総合格闘家の朝倉海氏と、UMITO代表取締役社長の堀鉄平氏。“若き格闘家と格闘家兼実業家”というふたりを紹介する。

見返りのない支援で
堀 前田日明さんが主催されていた総合格闘技大会「THE OUTSIDER」に途中から参戦してきたんだよね。
朝倉 堀さんは第1回から出られていて、僕からすればテレビの中の人でした。不良たちを倒す弁護士って、すごいな、と。
堀 その後、日本対韓国の対抗戦の日本チームで一緒になって。当時は豊橋に住んでいたけど、東京の合宿に来てくれて。
朝倉 あの時は格闘技のことより、堀さんの家だったり、会社、堀さんの生き方そのものがとにかく衝撃でした。
堀 東京に出てきなさい、と伝えたよね。僕は不動産はじめ自分の目利きを信じてきたけど格闘家も同じで、海くんの格闘技のセンスは別格だと感じてた。これでは豊橋で練習相手もいなくなるから、出ておいで、と。
朝倉 いいコーチに習って、強い格闘家と練習したら日本トップになれる選手だと言ってもらえて。ただ、当時は会社にも勤めていましたし、格闘技1本に絞ることはなかなかできなくて。
堀 2年くらいかかったかな。
朝倉 ずっと負けていなかった、というのもありました。でも初めて負けた時、このままじゃ上にいけないと、すぐに堀さんに連絡をしました。9年前ですね。
堀 東京でジムを持っているので、最初は正社員で働きながら、だったね。駅前でジムのティッシュ配りとかもしてもらったら、すぐなくなったりして(笑)。一方で、トレーニングもしっかりできるようにした。
朝倉 東京に来ると決めた時、やるなら世界でトップを目指そう、最強を目指そうと思いました。そんな僕の面倒をずっと見てもらえて。格闘技だけじゃなくて、生きていくためのさまざまなアドバイスも貴重でした。
堀 海くんは手堅い性格だから、ぜんぜん心配してなかった。
朝倉 でも、堀さんになんのメリットも見返りもないじゃないですか。ファイトマネーの一部を取るわけでもないし、僕を何かに利用することもしない。
堀 純粋に格闘技ファンなんで、才能あるなら応援したいというピュアな気持ちです。実際、RIZINでも王者になって、世界最強といわれるUFCでも派手なKOで勝っちゃうんだから。
朝倉 恩返しのしようがなくて、どうやって返せるか、いつも考えています。お酒もやめました。最高峰の世界では、そんな生活をしていたら勝てないぞ、と思うようになりました。
堀 うん、日本の宝だから。これからが本当に楽しみです。

総合格闘家。1993年愛知県生まれ。小学校から空手を始める。2012年総合格闘家としてプロデビュー。2017年よりJAPAN TOP TEAMに所属。2023年、第6代RIZINバンタム級王者。2024年、UFCデビュー。
朝倉 そういえば、UMITOの広告をよく見かけるようになりました。相変わらず、事業もどんどん成功されていて。
堀 いやいや、聞いたけど、海くん、UFCでファイトマネーの他にもらった特別ボーナスを、セコンドをはじめチームのスタッフに全部配っちゃったって。いくらだっけ?
朝倉 1600万円です。感謝の気持ちです。
堀 全部、渡しちゃった? いやそれ、なかなかできることじゃない。それだけスタッフを大事にしているってことだね。

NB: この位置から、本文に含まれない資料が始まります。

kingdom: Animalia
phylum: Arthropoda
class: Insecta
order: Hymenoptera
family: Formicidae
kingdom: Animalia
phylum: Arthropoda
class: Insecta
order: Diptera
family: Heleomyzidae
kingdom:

朝倉 いえ、これも堀さんという師匠の背中を見せてもらったことが大きいです。
堀 僕はちょっと方向をアドバイスしただけ。あとは自分でやってきたんだから。
朝倉 恩人のおかげです。堀さんの事業の成功は、もちろん頭のよさや人柄もあるけれど、この人に恩返ししたい、この人のために頑張ろう、と思っている人がたくさんいるからだと感じているんです。

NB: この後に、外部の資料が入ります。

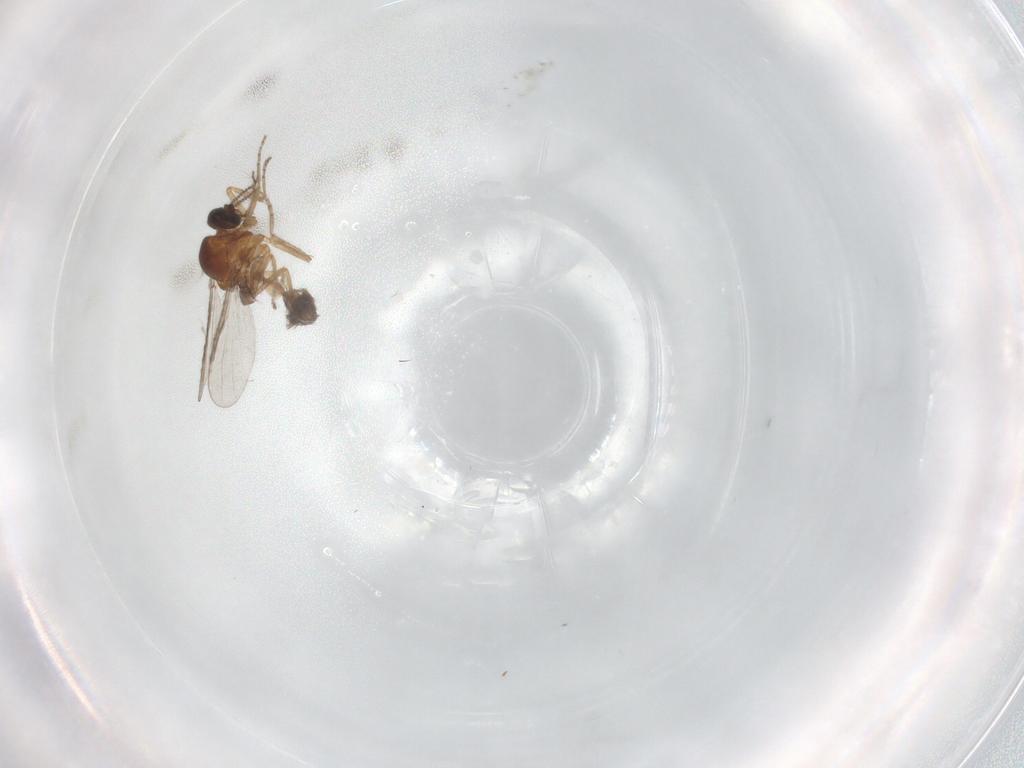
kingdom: Animalia
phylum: Arthropoda
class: Insecta
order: Diptera
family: Ceratopogonidae
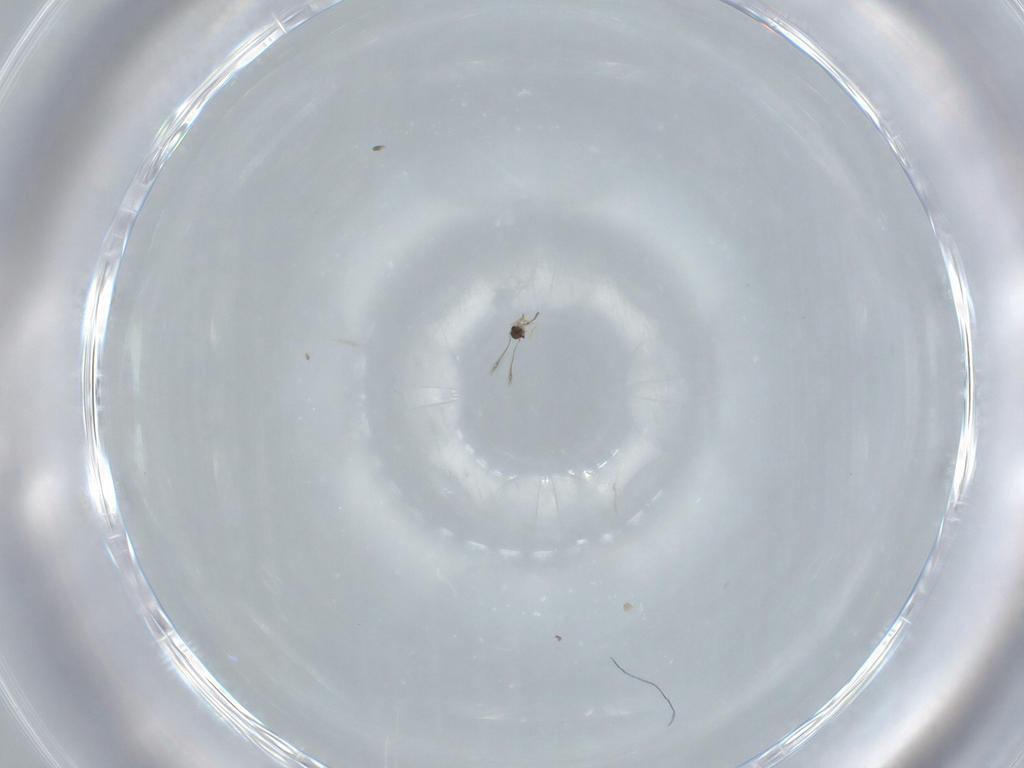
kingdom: Animalia
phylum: Arthropoda
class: Insecta
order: Diptera
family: Cecidomyiidae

堀 海くんはフィジカルもすごいけど、本当に頭がいい。総合格闘技って、打撃だけでもレスリングだけでも寝技だけでもない。スクランブルでいろんなことが同時に起こる。とにかく頭をフル回転させないと絶対に勝てないスポーツだから。
朝倉 とにかくチャンピオンになることが、僕にとっては堀さんへの一番の恩返しになると思っています。その景色を一緒に見たいです。

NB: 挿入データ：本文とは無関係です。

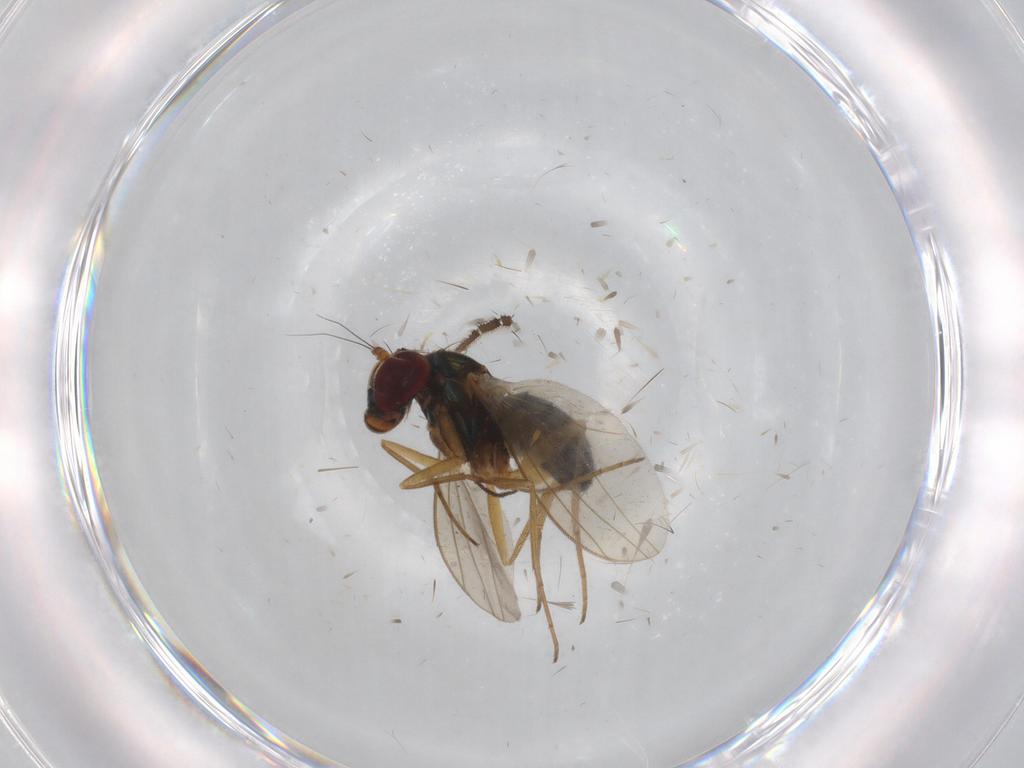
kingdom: Animalia
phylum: Arthropoda
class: Insecta
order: Diptera
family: Dolichopodidae
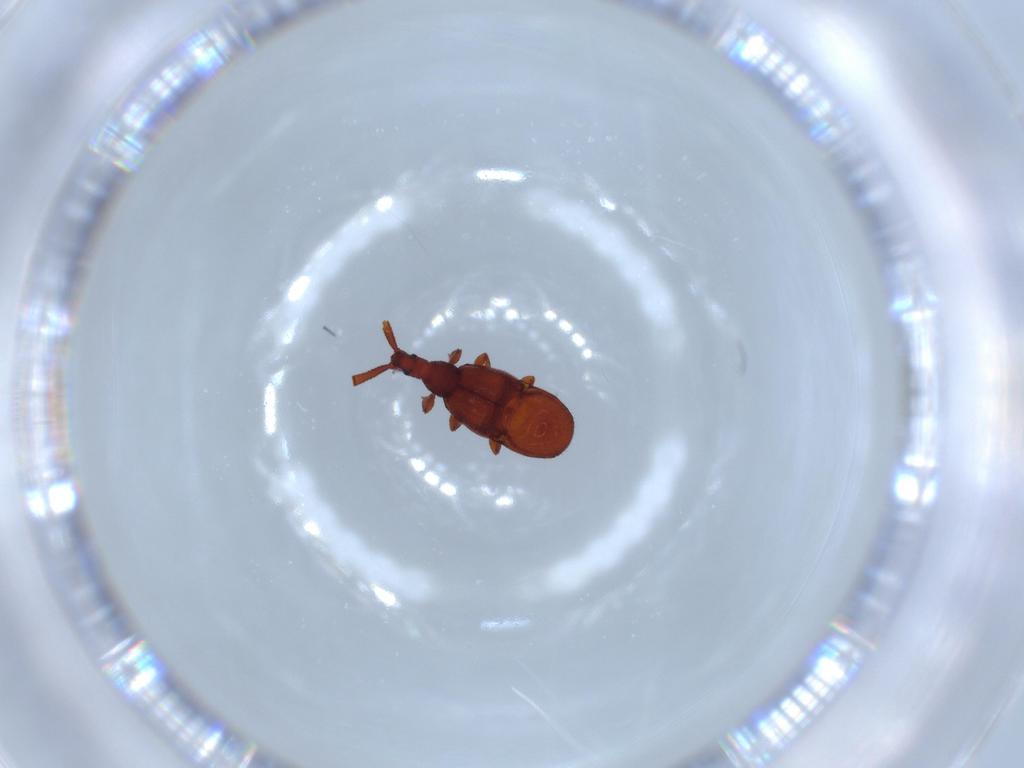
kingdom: Animalia
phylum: Arthropoda
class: Insecta
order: Coleoptera
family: Staphylinidae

堀 うん、今はその目標に向かって集中することが大事。僕のことはまったく気にしなくていい。そんなことは忘れて、とにかく頂点を目指して頑張ってほしい。

UMITO代表取締役社長。1976年愛知県生まれ。中央大学法学部卒業。弁護士、元格闘家。JAPAN TOP TEAMオーナー。「海と共に過ごす別邸」UMITOは全国各地のUMITOをシェアで所有し相互利用できる事業を展開。